Itália assusta investidores. ‘Yield’ de Portugal a 10 anos toca 2,5%

As preocupações dos investidores esta terça-feira prendem-se com a solução governativa em Itália e a moção de censura ao Governo espanhol. No mercado secundário, os juros de Espanha, Itália, Portugal e Grécia disparam, enquanto Alemanha e EUA beneficiam.

A instabilidade política em Itália, mas também em Espanha, provocou um aumento do risco das dívidas soberanas dos países periféricos da zona euro. No caso de Portugal, as yields no mercado secundário chegaram a tocar máximos de setembro do ano passado. Em sentido contrário, os investidores estão a procurar proteção na dívida alemã e norte-americana.

“Os investidores estão a exigir um prémio cada vez maior para deterem obrigações italianas face às alemãs. A yield a 10 anos italiana já ultrapassou a barreira dos 3%”, explicou Ramiro Loureiro, analista de mercados do Millennium investment banking, sobre os juros das obrigações italianas que escalam 39,30 pontos base para 3,077%.
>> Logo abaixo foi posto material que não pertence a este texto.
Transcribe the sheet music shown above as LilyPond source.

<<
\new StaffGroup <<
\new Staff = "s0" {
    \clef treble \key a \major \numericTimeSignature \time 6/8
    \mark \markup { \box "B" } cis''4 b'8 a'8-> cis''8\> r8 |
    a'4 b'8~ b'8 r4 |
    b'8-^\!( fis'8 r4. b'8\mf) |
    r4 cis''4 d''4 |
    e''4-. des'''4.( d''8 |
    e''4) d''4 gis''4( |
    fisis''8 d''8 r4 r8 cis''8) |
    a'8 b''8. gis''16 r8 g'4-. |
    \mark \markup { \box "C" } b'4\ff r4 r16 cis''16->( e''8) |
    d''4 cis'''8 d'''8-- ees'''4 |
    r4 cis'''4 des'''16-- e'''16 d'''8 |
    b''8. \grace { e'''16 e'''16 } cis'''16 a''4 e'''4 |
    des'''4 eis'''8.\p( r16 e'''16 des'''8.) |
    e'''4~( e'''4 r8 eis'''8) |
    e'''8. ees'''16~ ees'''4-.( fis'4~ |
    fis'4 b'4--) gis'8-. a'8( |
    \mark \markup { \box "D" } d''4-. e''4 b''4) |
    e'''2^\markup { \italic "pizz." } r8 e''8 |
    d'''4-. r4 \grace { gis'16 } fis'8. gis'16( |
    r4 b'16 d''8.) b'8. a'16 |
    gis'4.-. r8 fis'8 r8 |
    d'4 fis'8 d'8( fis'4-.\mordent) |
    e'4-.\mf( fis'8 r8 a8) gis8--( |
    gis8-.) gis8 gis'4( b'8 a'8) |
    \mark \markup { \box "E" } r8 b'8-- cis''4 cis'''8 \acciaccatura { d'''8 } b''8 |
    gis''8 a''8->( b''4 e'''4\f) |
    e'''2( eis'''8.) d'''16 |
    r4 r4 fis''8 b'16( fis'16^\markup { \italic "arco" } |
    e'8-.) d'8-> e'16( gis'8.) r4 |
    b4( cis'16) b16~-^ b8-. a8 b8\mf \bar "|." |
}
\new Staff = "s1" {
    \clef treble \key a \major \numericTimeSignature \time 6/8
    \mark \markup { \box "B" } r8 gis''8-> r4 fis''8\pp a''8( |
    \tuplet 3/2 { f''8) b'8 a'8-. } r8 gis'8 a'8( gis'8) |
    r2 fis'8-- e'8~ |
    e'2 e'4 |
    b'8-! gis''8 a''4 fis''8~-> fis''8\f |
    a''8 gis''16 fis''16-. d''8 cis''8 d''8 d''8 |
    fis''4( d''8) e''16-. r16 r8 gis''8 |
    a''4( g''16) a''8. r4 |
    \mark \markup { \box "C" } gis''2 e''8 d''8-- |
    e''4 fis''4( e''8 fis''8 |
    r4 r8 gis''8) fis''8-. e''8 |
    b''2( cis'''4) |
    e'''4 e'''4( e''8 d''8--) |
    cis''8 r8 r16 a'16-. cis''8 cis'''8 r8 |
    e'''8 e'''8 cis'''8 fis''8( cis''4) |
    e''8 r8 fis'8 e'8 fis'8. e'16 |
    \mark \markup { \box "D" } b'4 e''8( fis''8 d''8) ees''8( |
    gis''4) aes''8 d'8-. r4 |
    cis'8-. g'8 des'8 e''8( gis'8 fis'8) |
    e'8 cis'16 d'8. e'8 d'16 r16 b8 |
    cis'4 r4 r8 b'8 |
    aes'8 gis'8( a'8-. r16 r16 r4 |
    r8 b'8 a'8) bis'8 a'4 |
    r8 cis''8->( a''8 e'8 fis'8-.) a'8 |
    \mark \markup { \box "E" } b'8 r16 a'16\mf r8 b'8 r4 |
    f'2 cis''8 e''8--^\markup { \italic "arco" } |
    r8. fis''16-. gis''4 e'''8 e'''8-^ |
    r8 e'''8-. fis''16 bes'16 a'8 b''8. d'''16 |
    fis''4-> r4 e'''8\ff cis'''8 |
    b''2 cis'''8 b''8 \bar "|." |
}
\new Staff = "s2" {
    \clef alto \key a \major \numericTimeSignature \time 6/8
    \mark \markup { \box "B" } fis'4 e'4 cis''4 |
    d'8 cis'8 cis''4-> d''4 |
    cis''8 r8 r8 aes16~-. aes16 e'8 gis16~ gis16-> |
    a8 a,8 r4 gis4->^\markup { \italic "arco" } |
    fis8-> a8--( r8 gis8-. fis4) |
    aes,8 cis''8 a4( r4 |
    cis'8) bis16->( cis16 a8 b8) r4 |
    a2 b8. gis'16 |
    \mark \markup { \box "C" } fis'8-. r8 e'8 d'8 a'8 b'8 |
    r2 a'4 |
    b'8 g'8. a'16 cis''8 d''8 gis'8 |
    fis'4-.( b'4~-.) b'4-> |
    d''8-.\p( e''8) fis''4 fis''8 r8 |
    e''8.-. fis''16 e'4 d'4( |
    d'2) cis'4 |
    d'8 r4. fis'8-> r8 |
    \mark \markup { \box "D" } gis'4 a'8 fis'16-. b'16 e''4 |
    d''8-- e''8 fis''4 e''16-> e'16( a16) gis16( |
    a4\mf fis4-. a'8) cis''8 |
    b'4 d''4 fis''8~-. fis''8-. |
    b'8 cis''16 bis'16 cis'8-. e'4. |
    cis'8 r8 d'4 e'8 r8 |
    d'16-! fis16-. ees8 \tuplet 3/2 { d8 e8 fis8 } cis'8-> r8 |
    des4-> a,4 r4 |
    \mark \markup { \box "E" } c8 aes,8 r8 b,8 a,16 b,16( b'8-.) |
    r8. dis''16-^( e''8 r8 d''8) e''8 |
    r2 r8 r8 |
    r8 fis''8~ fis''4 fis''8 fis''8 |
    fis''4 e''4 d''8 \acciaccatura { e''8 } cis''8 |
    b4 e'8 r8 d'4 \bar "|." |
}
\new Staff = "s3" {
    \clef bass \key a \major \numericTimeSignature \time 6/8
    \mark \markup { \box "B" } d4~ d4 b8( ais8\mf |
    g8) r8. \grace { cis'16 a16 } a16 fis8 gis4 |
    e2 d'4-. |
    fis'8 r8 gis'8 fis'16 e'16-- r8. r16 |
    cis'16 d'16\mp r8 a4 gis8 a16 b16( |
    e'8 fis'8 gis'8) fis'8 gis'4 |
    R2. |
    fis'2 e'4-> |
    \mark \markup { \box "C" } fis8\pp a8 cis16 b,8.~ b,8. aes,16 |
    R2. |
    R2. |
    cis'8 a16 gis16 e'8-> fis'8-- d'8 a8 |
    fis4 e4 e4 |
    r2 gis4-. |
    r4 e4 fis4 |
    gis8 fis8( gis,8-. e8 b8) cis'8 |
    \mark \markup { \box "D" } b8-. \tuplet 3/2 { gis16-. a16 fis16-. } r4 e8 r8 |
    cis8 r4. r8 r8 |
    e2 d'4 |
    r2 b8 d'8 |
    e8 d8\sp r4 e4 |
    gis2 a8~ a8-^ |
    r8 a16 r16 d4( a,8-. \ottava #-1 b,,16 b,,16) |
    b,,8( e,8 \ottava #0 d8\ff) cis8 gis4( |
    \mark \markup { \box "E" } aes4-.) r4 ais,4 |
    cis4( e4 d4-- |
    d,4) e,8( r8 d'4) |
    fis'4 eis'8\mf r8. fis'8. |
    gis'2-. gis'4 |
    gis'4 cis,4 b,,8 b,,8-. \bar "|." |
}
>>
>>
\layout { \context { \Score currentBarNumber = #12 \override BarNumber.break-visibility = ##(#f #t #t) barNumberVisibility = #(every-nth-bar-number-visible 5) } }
Os países do sul da Europa estão a sofrer o efeito de contágio da situação política em Itália (onde haverá um governo de gestão até setembro, altura em que haverá novas eleições legislativas) e em Espanha (onde o PSOE anunciou que vai apresentar uma moção de censura ao governo de Mariano Rajoy).

Em Espanha, os juros da dívida benchmark ganham 9,70 pontos base para 1,622%, enquanto na Grécia, a yield agrava 43,80 pontos para 4,925%.

No caso de Portugal, a yield das obrigações a 10 anos avançam 12,50 pontos base para 2,196%, após ter tocado esta manhã os 2,54%, valor em que não negociavam há nove meses. Graças à subida, o risco país disparou, com o diferencial face às yields das Bunds com a mesma maturidade para 190 pontos base.

Fuga para segurança

Em sentido contrário, a Alemanha é um dos países que está a ser beneficiado pela instabilidade política. Os juros das Bunds a 10 anos, um ativo de refúgio para os investidores em tempo de turbulência, descem 4,70 pontos base para 0,297%, enquanto as yields do Reino Unido caem 8,20 pontos para 1,239% e a dos EUA recuam 6,36 pontos para 2,867%.

A principal preocupação dos investidores prende-se com a solução governativa em Itália. Depois de Giuseppe Conte ter desistido de formar governo no país, o Presidente da República Sergio Matarella pediu ao economista Carlo Cottarelli para formar um governo e apresentar ao Parlamento um programa que leve o país a novas eleições.

“Cottarelli explicou que as eleições seriam depois de agosto caso o seu governo perdesse o voto de confiança do Parlamento ou no início de 2019 caso consiga o apoio das câmaras. Uma vez que é pouco provável que o governo de tecnocratas de Cottarelli consiga este apoio, o cenário de eleições no outono de 2018 é o mais provável”, explica a equipa de research do Bankinter, numa nota.

Os líderes do Movimento 5 Estrelas e da Liga Norte acusaram Matarella de se render às pressões dos investidores e de países como a Alemanha ao recusar a proposta de Conte que pretendia a nomeação do eurocético Paolo Savona para ministro das Finanças.

“O veto de Matarella a Paolo Savona adiou o risco do populismo, que deverá voltar a aparecer nas novas eleições. A permanência na UEM estará no centro das companhas nas próximas eleições, abrindo um extenso período de incerteza”, acrescentou o Bankinter.